ランチの時間にブルーミングデールに立ち寄って買ったサイズ七の黒いエナメルの靴を履き、おそろいのベルトをし、おそろいのセカンドバッグを小脇に抱え、気が向けばいつでも颯爽とあちこちに旅をする――そんな生活を夢見る、かつての私みたいなアメリカ中の女子大生たちの羨望を、一身に受けているはずだった。
(p.6-7「ベル・ジャー」シルヴィア・プラス、青柳祐美子訳 河出書房新社 2004年)

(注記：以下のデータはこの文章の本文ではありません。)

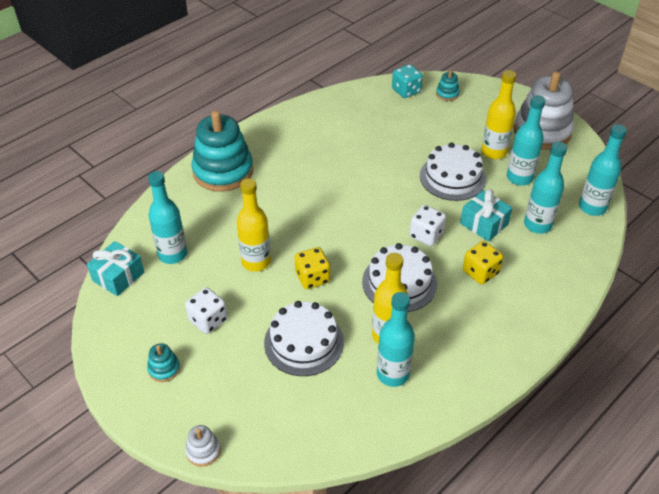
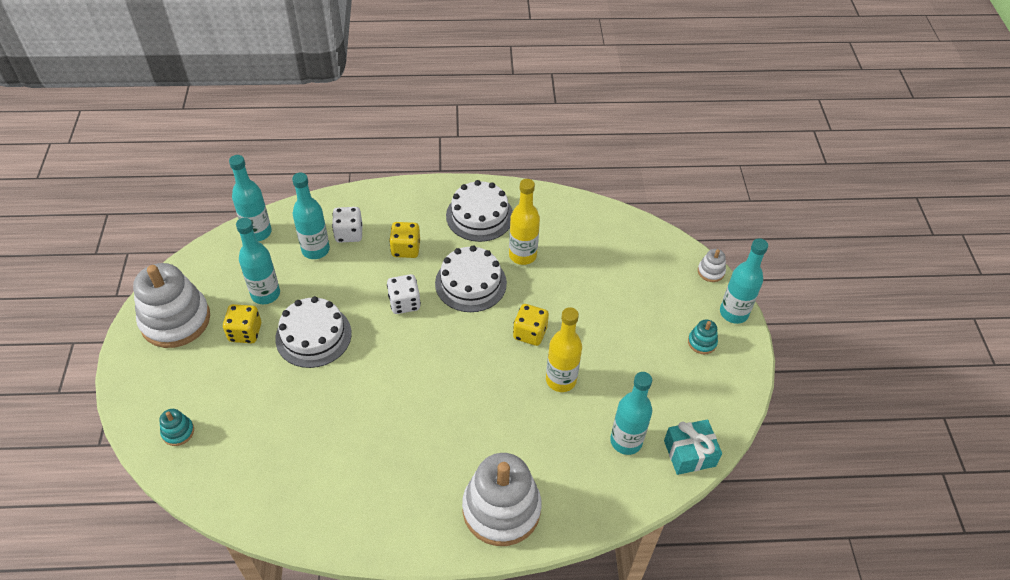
camera: 140 degrees left, 5 degrees up
white dice [185,288,227,334] -> white dice moved to [332,207,362,243]
turquoise stacking toy [191,111,253,192] -> white stacking toy [462,453,542,546]
white cake [264,301,344,376] -> white cake moved to [446,180,513,242]
turquoise bottle [377,292,415,387] -> turquoise bottle moved to [720,238,768,324]
turquoise dice [392,64,423,98] -> none
turquoise gift [460,189,512,241] -> none
yellow bottle [481,70,516,159] -> yellow dice [223,304,261,343]

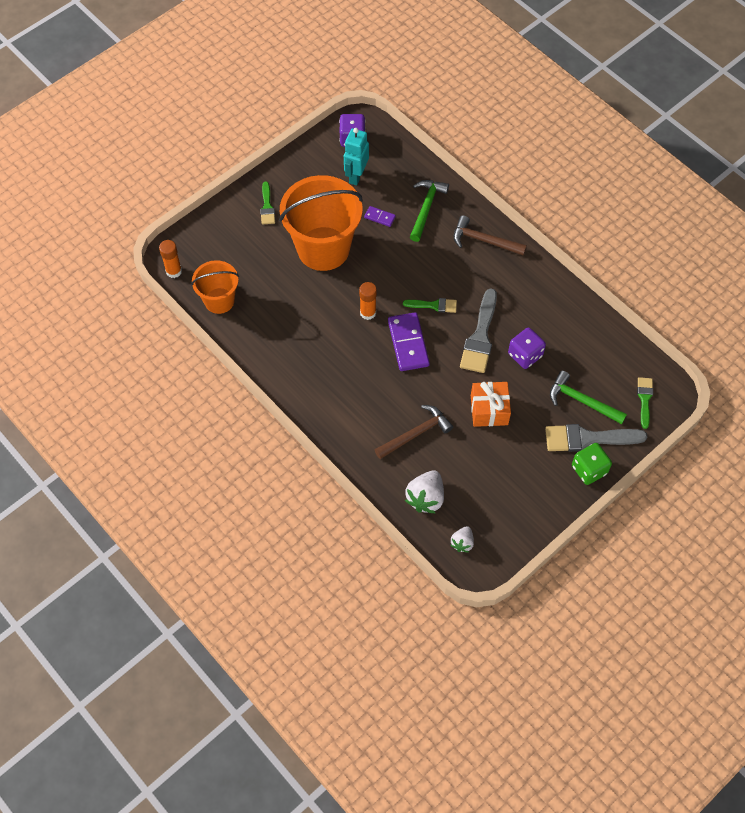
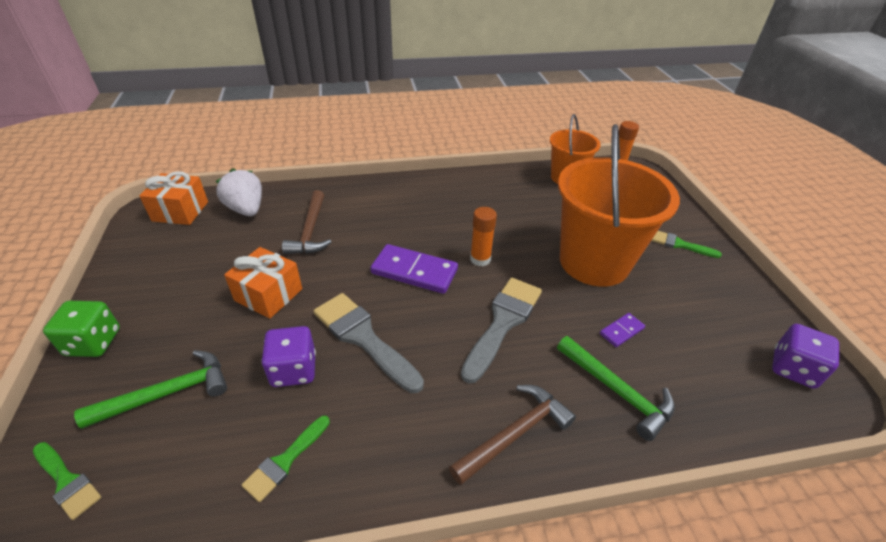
camera: 120 degrees right, 20 degrees down
turquoise robot [344,128,369,185] -> none
green brush [403,298,457,313] -> green brush moved to [242,416,330,502]
white strawberry [451,526,474,552] -> orange gift [139,171,208,225]
grey brush [545,424,647,452] -> grey brush moved to [461,278,542,383]

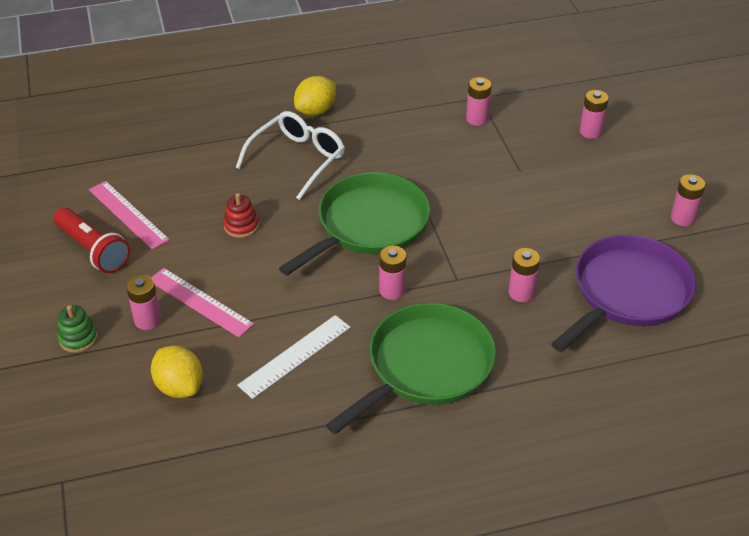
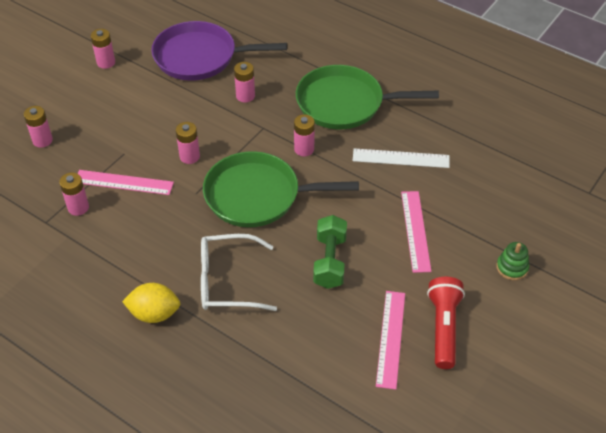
camera: 130 degrees left, 5 degrees up
pink battery [126,275,161,330] -> pink battery moved to [176,122,200,164]
yellow lemon [151,345,203,398] -> none
red stacking toy [223,193,259,238] -> green dumbbell [313,215,347,289]
none -> pink ruler [78,170,174,195]

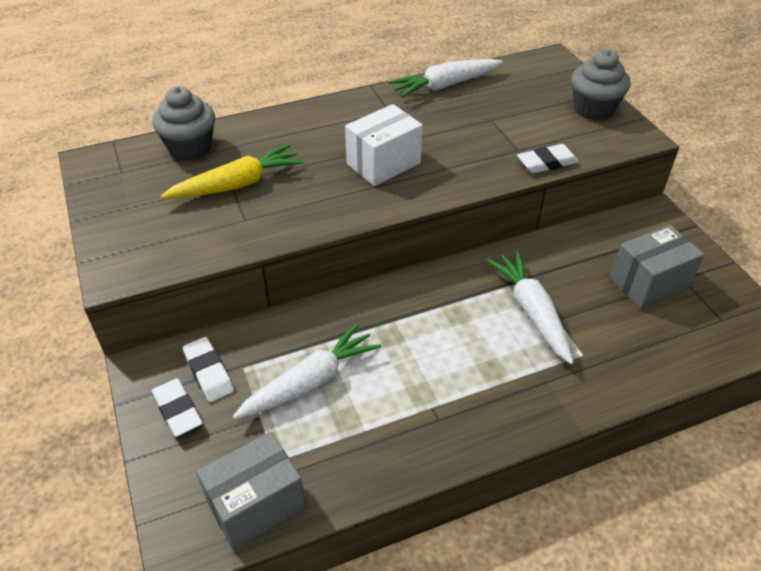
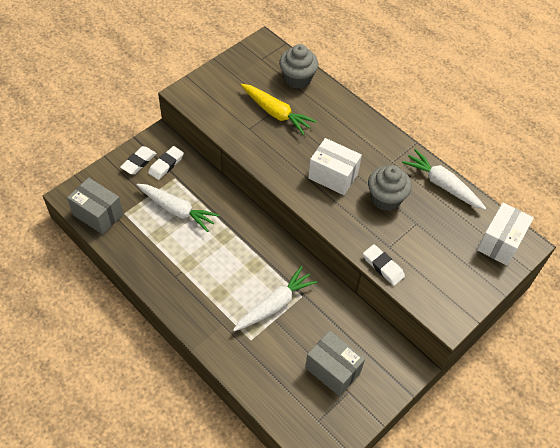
camera: 65 degrees right, 10 degrees up
grey cupcake [571,50,631,121] -> grey cupcake moved to [368,165,412,211]
none -> white box [477,202,534,266]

私はタウン誌『ガゼット』の記者だったし、文芸誌の編集者もやっていたし、学業上そして社会上の違反や罰を決める生徒会の書記も務めていた。有名な女流詩人や学部の教授も応援してくれて、北部で一番優秀な大学院入学と卒業までの奨学金も手にしていた。そして今は知的で有名なファッション雑誌の一番優秀なエディターの元で修行だってしているというのに、私は、荷馬車の愚鈍な馬みたいに尻込みして立ち止まってばかりいる。
「本当に興味のあることばかりです」その言葉は木でできた五セントのコインのように、空虚で意味のない音をたててジェイ・シーの机の上に落ちた。
(p.46 同上)
シルヴィア・プラスは自殺未遂を繰り返した結果、これが出版されたあとにガスオーブンに頭を突っ込んで自殺してしまった(享年30歳)。日本だとガスオーブンがある家自体少ないと思うのであまりピンとこないのだけど、ガスのホースをくわえるようなものなのだろうか。そもそもガスのホースを家で見たことがないかも……。
詩人の詩の良し悪しが私にはほとんどわからないので、アマンダ・ゴーマンのものも、シルヴィア・プラスのそれも、私にはまだ全然わからないです。「現代詩手帖」をめくってみても、なかなか。ちゃんと読めるようになりたいなあ。